=== Begin Enclosure ===
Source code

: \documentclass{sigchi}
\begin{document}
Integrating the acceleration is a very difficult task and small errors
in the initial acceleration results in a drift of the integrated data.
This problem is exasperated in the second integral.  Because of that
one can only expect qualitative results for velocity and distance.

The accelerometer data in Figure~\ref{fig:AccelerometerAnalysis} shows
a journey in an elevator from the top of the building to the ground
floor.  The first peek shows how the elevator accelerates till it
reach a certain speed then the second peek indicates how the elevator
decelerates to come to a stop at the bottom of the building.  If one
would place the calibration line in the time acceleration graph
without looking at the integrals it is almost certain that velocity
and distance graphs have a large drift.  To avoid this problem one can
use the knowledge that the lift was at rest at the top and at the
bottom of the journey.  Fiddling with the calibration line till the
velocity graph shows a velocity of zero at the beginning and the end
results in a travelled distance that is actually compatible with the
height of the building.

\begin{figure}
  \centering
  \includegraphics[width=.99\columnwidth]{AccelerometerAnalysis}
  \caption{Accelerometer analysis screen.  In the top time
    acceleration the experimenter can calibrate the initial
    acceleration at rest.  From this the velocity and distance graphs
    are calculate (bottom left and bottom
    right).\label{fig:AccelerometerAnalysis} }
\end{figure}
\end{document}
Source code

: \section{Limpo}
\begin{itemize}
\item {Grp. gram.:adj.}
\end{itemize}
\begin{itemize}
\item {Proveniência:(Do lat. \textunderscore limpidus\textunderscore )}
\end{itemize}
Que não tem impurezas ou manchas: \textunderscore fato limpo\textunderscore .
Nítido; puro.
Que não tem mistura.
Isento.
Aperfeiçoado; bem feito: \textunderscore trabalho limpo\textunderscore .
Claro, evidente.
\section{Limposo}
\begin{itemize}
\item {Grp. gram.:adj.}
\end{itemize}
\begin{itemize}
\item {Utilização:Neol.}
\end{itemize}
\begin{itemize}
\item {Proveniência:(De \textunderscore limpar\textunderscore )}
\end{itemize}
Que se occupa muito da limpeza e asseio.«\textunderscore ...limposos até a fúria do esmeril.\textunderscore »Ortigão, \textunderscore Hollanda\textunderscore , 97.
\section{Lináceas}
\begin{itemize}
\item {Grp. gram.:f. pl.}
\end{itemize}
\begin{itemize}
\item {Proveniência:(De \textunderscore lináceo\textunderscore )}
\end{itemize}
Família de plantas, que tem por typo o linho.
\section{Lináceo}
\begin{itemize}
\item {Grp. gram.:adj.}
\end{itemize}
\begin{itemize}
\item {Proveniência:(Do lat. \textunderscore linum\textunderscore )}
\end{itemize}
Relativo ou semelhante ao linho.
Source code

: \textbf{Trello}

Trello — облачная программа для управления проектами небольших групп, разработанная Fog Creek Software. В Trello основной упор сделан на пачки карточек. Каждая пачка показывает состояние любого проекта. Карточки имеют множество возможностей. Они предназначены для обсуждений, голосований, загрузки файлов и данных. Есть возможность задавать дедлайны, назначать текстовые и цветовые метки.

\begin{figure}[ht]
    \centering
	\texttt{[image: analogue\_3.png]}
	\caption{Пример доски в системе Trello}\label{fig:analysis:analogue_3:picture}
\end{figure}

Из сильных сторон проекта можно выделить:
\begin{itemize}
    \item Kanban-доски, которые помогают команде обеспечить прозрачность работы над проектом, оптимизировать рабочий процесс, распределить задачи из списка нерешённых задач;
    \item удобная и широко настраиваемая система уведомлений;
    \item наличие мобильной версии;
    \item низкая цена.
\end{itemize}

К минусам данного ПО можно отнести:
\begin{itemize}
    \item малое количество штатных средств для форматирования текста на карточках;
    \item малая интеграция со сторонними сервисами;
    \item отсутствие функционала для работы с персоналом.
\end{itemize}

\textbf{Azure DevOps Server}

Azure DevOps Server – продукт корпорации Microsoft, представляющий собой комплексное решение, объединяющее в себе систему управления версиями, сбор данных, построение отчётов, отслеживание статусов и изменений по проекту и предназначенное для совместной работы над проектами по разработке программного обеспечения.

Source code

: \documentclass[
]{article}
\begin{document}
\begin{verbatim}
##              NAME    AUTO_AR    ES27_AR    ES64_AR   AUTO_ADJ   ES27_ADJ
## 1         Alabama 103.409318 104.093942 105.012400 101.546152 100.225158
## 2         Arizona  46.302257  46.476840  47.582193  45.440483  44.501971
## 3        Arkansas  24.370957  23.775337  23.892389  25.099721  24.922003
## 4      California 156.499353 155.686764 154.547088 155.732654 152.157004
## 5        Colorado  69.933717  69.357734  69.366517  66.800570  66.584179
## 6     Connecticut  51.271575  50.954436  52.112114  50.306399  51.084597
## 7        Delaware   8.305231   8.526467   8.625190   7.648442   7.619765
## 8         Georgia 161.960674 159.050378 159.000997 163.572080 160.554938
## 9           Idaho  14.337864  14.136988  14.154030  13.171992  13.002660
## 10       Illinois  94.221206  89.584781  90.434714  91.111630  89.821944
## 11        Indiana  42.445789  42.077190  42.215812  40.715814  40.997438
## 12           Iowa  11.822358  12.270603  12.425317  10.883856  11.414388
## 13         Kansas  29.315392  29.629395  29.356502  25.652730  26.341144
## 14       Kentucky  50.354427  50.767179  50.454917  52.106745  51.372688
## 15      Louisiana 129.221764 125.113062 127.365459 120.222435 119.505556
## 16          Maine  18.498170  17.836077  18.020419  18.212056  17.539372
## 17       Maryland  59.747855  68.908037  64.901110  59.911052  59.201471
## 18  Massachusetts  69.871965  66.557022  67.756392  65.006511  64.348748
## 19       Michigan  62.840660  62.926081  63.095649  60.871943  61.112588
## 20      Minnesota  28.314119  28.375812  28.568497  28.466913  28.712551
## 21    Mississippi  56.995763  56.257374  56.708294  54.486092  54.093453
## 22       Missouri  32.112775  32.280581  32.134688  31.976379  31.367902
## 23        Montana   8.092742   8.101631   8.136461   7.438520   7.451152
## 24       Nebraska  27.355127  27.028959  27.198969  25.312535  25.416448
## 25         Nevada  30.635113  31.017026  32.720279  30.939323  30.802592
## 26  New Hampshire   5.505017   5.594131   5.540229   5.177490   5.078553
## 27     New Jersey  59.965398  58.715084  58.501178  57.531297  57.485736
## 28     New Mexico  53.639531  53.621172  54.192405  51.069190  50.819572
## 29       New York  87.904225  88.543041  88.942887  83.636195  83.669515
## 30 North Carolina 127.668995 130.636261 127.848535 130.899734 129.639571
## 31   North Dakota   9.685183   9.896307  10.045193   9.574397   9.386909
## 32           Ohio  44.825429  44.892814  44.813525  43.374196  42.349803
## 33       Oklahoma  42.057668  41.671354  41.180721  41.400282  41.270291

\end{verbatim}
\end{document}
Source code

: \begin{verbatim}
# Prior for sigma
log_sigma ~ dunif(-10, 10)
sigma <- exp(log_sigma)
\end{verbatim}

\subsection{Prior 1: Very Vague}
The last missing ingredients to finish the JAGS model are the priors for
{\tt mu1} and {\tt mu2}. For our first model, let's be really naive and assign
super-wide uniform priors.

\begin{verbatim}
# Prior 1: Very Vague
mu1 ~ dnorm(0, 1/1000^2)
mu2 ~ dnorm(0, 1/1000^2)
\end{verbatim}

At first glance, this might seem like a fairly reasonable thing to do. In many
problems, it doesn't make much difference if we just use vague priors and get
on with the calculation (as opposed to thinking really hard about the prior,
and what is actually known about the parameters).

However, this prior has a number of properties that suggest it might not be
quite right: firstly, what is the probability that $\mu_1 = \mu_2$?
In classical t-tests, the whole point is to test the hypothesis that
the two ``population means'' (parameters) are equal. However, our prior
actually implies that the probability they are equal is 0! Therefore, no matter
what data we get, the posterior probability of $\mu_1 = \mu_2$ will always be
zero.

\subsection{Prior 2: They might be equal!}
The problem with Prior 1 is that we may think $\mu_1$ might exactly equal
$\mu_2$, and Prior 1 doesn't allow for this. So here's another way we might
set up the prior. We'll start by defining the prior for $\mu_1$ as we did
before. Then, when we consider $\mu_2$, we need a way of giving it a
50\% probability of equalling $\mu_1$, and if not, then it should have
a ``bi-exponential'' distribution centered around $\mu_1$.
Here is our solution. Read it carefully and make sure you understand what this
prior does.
=== End Enclosure ===
(Work request) From the material above, copy exactly the lines between the line holding "127.365459 120.222435 119.505556" and the line holding "on with the", inclusive, and only those.

(Completed exercise)
## 15      Louisiana 129.221764 125.113062 127.365459 120.222435 119.505556
## 16          Maine  18.498170  17.836077  18.020419  18.212056  17.539372
## 17       Maryland  59.747855  68.908037  64.901110  59.911052  59.201471
## 18  Massachusetts  69.871965  66.557022  67.756392  65.006511  64.348748
## 19       Michigan  62.840660  62.926081  63.095649  60.871943  61.112588
## 20      Minnesota  28.314119  28.375812  28.568497  28.466913  28.712551
## 21    Mississippi  56.995763  56.257374  56.708294  54.486092  54.093453
## 22       Missouri  32.112775  32.280581  32.134688  31.976379  31.367902
## 23        Montana   8.092742   8.101631   8.136461   7.438520   7.451152
## 24       Nebraska  27.355127  27.028959  27.198969  25.312535  25.416448
## 25         Nevada  30.635113  31.017026  32.720279  30.939323  30.802592
## 26  New Hampshire   5.505017   5.594131   5.540229   5.177490   5.078553
## 27     New Jersey  59.965398  58.715084  58.501178  57.531297  57.485736
## 28     New Mexico  53.639531  53.621172  54.192405  51.069190  50.819572
## 29       New York  87.904225  88.543041  88.942887  83.636195  83.669515
## 30 North Carolina 127.668995 130.636261 127.848535 130.899734 129.639571
## 31   North Dakota   9.685183   9.896307  10.045193   9.574397   9.386909
## 32           Ohio  44.825429  44.892814  44.813525  43.374196  42.349803
## 33       Oklahoma  42.057668  41.671354  41.180721  41.400282  41.270291

\end{verbatim}
\end{document}
Source code

: \begin{verbatim}
# Prior for sigma
log_sigma ~ dunif(-10, 10)
sigma <- exp(log_sigma)
\end{verbatim}

\subsection{Prior 1: Very Vague}
The last missing ingredients to finish the JAGS model are the priors for
{\tt mu1} and {\tt mu2}. For our first model, let's be really naive and assign
super-wide uniform priors.

\begin{verbatim}
# Prior 1: Very Vague
mu1 ~ dnorm(0, 1/1000^2)
mu2 ~ dnorm(0, 1/1000^2)
\end{verbatim}

At first glance, this might seem like a fairly reasonable thing to do. In many
problems, it doesn't make much difference if we just use vague priors and get
on with the calculation (as opposed to thinking really hard about the prior,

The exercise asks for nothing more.